Founded in 2013, Pryte’s technology was geared towards developing markets, where mobile data may be less accessible or affordable. So in effect, a user could buy a short-term pass to check out Instagram or Facebook, without committing to a monthly plan – kind of like pay-as-you-go, but on a more micro level.

As Reuters notes, terms of the deal have not been disclosed, though Pryte does reveal in its announcement that it will be working to further the Facebook-backed Internet.org’s goal of “making affordable internet access available to everyone in the world”.

Pryte’s full announcement is a follows:

“Today, we are delighted to announce that our team will be joining Facebook. Since we launched Pryte we have worked to reimagine the way mobile data works in an app-driven world, by enabling partnerships between app and content providers, and mobile operators.

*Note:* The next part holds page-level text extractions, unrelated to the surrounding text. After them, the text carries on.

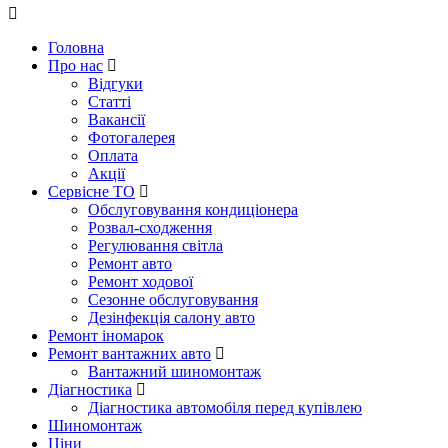
Головна
Про нас
Відгуки
Статті
Вакансії
Фотогалерея
Оплата
Акції
Сервісне ТО
Обслуговування кондиціонера
Розвал-сходження
Регулювання світла
Ремонт авто
Ремонт ходової
Сезонне обслуговування
Дезінфекція салону авто
Ремонт іномарок
Ремонт вантажних авто
Вантажний шиномонтаж
Діагностика
Діагностика автомобіля перед купівлею
Шиномонтаж
Ціни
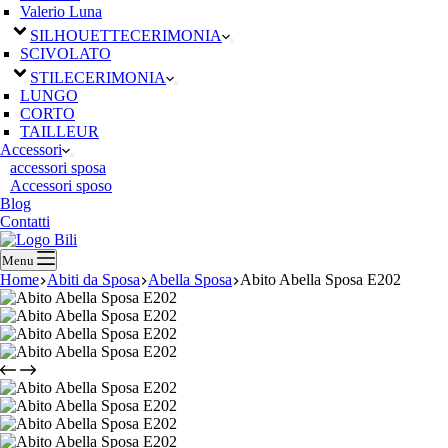
Valerio Luna
SILHOUETTE
CERIMONIA
SCIVOLATO
STILE
CERIMONIA
LUNGO
CORTO
TAILLEUR
Accessori
accessori sposa
Accessori sposo
Blog
Contatti
Menu
Home
Abiti da Sposa
Abella Sposa
Abito Abella Sposa E202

Now, we’re joining Facebook, whose mission to connect the world by partnering with operators to bring people online in a profitable way aligns closely with our team’s goals. We are excited to get started, and make an even greater impact by advancing the work we are doing in collaboration with Facebook’s great team working to further Internet.org’s goal of making affordable internet access available to everyone in the world.

We want to express appreciation to our investors, who believed in us and in our vision from the early days. Thank you to everyone who has joined us on this journey.

Facebook launched Internet.org in August last year, bringing on board a range of partners for the initiative, including Ericsson, MediaTek, Nokia, Opera, Qualcomm and Samsung, adding that it planned to work closely with NGOs, mobile operators and other tech firms. The ultimate goal, it says, is to make internet access more affordable, data more efficient, and technology cheaper and more accessible.